DAUGHTERS OF LIVERPOOL
Updated: Nov 18, 2022
Author: Annie Groves
Total Pages: 468
Total approximate words: 1,59,588
The story is set during the World War 2 in England. The plot revolves around three families who are directly/indirectly related to each other, and their everyday lives with the war going on. Katie is born in London to parents who were in the showbiz business, but seeing her parent’s bitter relationship towards each other, she decides never to fall in love or joining the same line of work. Fate however, has different plans for her. As she moves to Liverpool to start her new job, she inadvertently falls in love with Luke who is a soldier and has recently come back from Dunkirk. He also happened to be the son of Jean, whose house Katie was residing temporarily for her work. Jean, a loving mother and wife, is gleefully excited to see Katie and Luke together, however is worried for her twins, Lou and Sasha who wants to join the showbiz business as dancers. The twins inspired from their aunt Fran, who tours the world, performing as a lead dancer and singer for the most renowned theatrics of England, meets Kieran who works under his uncle Con who runs a theatre. Kieran promises the twins a big break to start their dancing career, and the twins unaware of the uncle and nephew’s dubious plans trust Kieran with his words. Con is married to Emily, however that doesn’t stop him from being a womaniser. Emily unable to bear her own child but is the inherent of substantial wealth from her father, puts up with Con despite knowing his disloyalty to her. Vi is Jean’s twin sister, however has the opposite personality. She is superficial, crass, and considered Jean’s family below hers. Her own son, also a soldier, is set to marry Daphne who hails from a wealthy family herself, on the pretext that he was to be honored with a war medal because of trying to save Daphne’s brother in the war.
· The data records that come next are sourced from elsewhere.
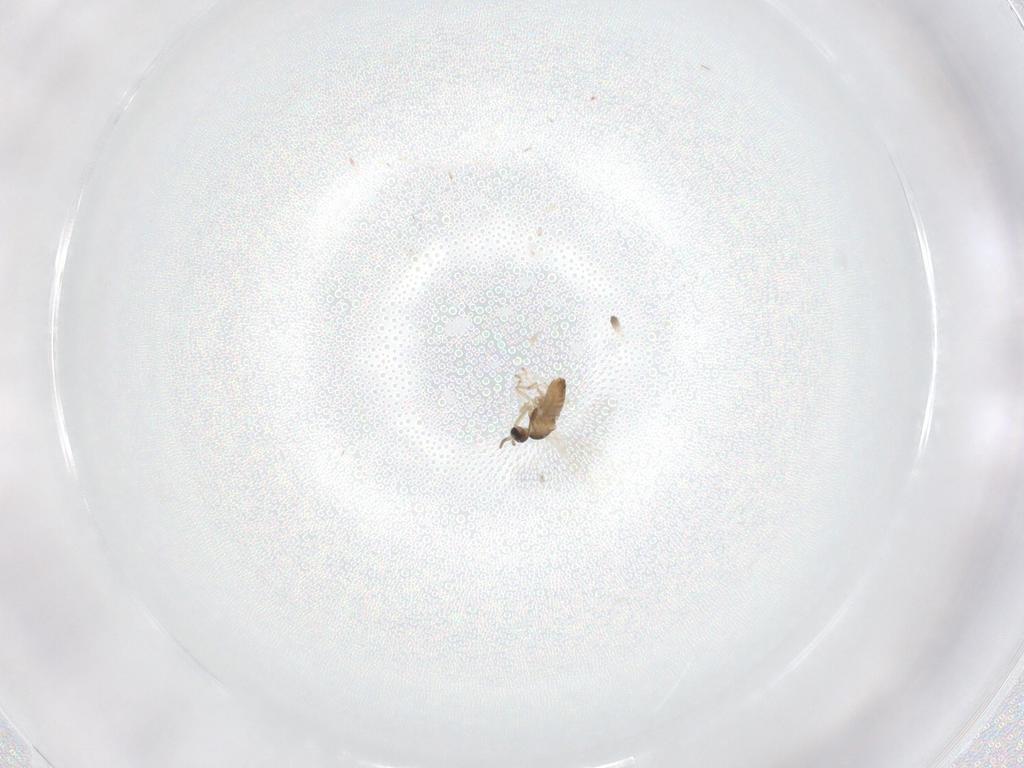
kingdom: Animalia
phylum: Arthropoda
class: Insecta
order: Diptera
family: Cecidomyiidae
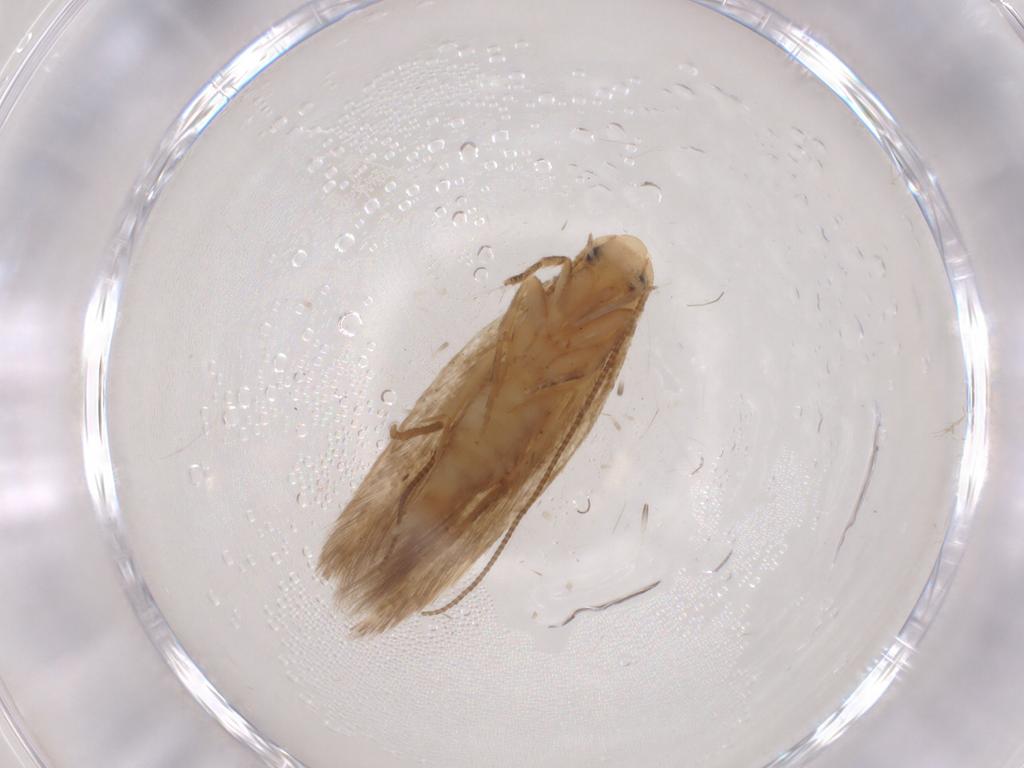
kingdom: Animalia
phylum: Arthropoda
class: Insecta
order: Lepidoptera
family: Tineidae
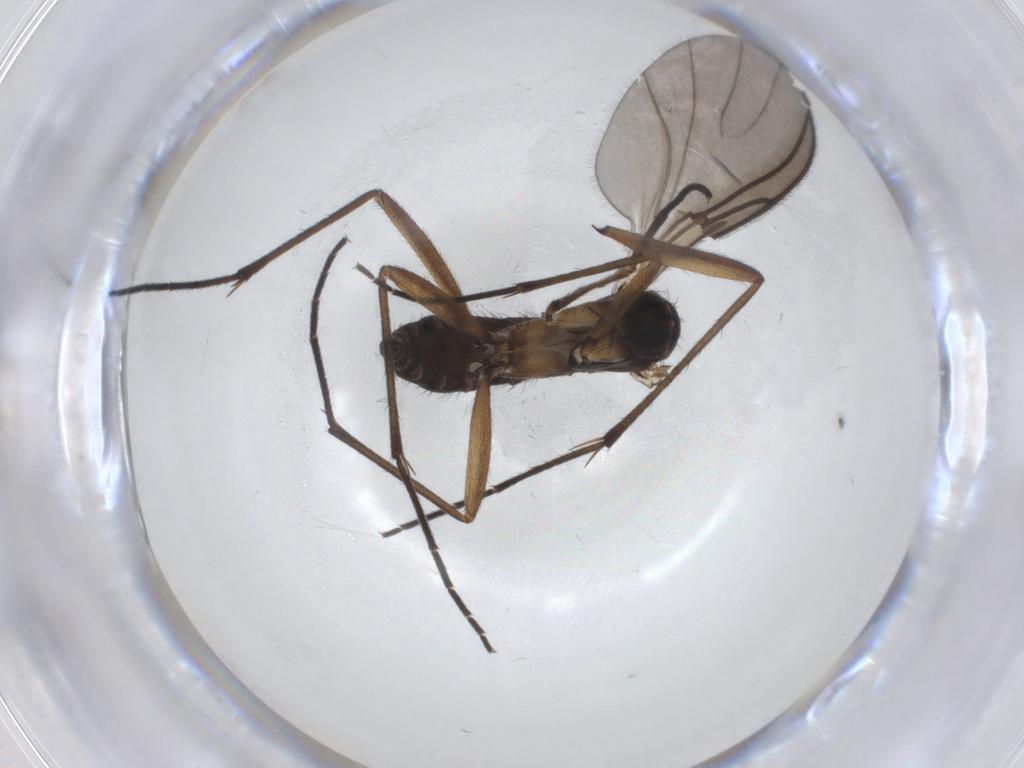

The truth however was far from it. Vi’s daughter Bella, recently widowed didn’t care about her brother or her mother, as much as she cared about her allowance from her father, and the house that she got from him as her wedding gift. The story ends, while the war still goes on, and the families continue living their lives while dealing with the shenanigans of their individual existence entangled with the common web of the war.
Did I enjoy the read?
To an extent I did enjoy how the story gradually unfolded into events of love and hate, and further how it developed the individual characters in terms of temperament. The pace of writing is relaxed, and the style is easy, making the whole reading a laid-back one. For someone in their mid to late teens might find the story more appealing, specifically because the portrayal of characters is not complex. For mature readers, this might be a quick weekend read if one is into ‘low key’ fiction books. This book is a step up from Enid Blyton books, if you know what I mean.
A 5.5 star rating for this easy read!